YOUR INSTRUCTIONS
Your answer must be the lines from the first record through the line that contains "Rx, lenses and insurance.", copied exactly and without any pictures.

RECORDED DATA Block Start

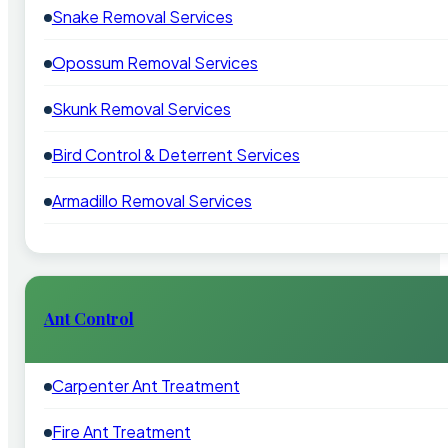
Snake Removal Services
Opossum Removal Services
Skunk Removal Services
Bird Control & Deterrent Services
Armadillo Removal Services
Ant Control
Carpenter Ant Treatment
Fire Ant Treatment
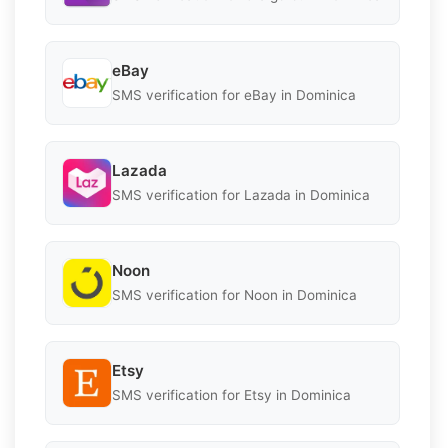
eBay
SMS verification for eBay in Dominica
Lazada
SMS verification for Lazada in Dominica
Noon
SMS verification for Noon in Dominica
Etsy
SMS verification for Etsy in Dominica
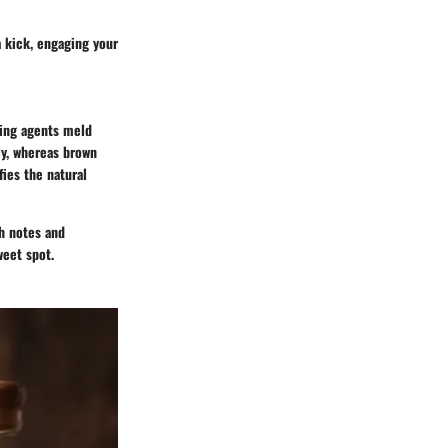
a kick, engaging your
ning agents meld
ly, whereas brown
fies the natural
ch notes and
weet spot.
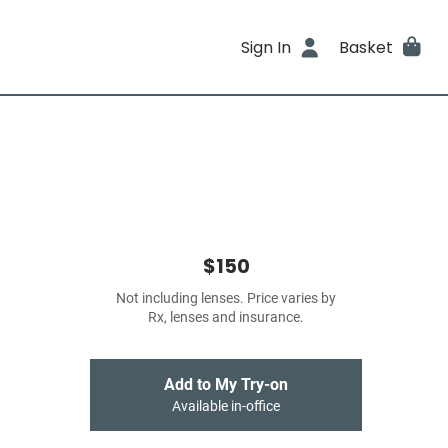
Sign In
Basket
$150
Not including lenses. Price varies by
Rx, lenses and insurance.
Add to My Try-on
Available in-office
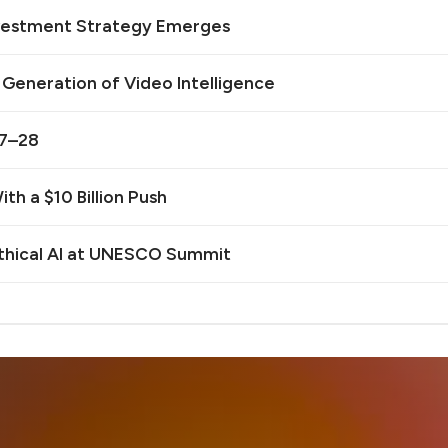
Investment Strategy Emerges
t Generation of Video Intelligence
27–28
th a $10 Billion Push
Ethical AI at UNESCO Summit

RECORDED DATA Block End

RESPONSE TO THIS TASK
Snake Removal Services
Opossum Removal Services
Skunk Removal Services
Bird Control & Deterrent Services
Armadillo Removal Services
Ant Control
Carpenter Ant Treatment
Fire Ant Treatment
eBay
SMS verification for eBay in Dominica
Lazada
SMS verification for Lazada in Dominica
Noon
SMS verification for Noon in Dominica
Etsy
SMS verification for Etsy in Dominica
a kick, engaging your
ning agents meld
ly, whereas brown
fies the natural
ch notes and
weet spot.
Sign In
Basket
$150
Not including lenses. Price varies by
Rx, lenses and insurance.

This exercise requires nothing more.